> [WHAT THE EXERCISE ASKS]: Using the entries below, write out the line with "nose: (927, 579)", the line with "right elbow: (95, 215)", and every line in between, exactly as each is written.

----------

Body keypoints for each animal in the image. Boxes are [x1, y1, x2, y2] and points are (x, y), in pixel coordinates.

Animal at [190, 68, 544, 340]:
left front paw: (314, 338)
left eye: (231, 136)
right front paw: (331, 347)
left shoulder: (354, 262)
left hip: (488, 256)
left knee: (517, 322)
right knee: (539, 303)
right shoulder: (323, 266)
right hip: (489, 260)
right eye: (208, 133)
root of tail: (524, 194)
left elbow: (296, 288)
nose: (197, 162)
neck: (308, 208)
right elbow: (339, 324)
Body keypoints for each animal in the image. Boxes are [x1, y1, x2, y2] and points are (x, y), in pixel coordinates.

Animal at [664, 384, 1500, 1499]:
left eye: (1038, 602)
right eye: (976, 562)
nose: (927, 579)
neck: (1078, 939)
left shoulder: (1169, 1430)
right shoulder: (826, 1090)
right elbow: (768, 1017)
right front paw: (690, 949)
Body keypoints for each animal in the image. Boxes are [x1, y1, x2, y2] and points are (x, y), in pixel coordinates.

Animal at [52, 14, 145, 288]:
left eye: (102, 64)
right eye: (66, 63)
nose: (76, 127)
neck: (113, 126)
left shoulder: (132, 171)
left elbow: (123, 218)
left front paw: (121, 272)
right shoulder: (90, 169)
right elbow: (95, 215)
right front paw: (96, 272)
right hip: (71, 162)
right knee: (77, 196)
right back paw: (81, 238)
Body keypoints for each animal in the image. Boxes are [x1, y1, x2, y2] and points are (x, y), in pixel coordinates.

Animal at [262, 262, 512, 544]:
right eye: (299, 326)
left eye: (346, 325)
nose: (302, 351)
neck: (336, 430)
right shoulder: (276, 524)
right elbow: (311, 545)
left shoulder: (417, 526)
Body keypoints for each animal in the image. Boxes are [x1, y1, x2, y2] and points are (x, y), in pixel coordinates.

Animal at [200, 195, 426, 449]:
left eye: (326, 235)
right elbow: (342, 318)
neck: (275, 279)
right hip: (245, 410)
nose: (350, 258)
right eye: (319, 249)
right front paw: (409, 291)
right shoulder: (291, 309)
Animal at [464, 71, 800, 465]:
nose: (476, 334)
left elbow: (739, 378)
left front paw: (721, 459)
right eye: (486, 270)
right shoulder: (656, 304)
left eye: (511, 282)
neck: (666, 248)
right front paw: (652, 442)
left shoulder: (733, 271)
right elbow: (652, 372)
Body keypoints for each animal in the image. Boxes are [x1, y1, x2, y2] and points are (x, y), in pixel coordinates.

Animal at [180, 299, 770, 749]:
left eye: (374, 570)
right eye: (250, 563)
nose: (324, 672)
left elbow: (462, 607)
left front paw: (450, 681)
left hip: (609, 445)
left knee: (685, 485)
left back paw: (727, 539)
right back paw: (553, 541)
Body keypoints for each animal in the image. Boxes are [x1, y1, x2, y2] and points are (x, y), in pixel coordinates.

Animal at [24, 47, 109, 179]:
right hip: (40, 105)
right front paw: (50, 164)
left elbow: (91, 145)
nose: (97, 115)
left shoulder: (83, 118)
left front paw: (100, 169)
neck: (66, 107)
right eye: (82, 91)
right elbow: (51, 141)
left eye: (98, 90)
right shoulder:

----------

> [WRITTEN SOLUTION]:
nose: (927, 579)
neck: (1078, 939)
left shoulder: (1169, 1430)
right shoulder: (826, 1090)
right elbow: (768, 1017)
right front paw: (690, 949)
Body keypoints for each animal in the image. Boxes are [x1, y1, x2, y2] and points are (x, y), in pixel coordinates.

Animal at [52, 14, 145, 288]:
left eye: (102, 64)
right eye: (66, 63)
nose: (76, 127)
neck: (113, 126)
left shoulder: (132, 171)
left elbow: (123, 218)
left front paw: (121, 272)
right shoulder: (90, 169)
right elbow: (95, 215)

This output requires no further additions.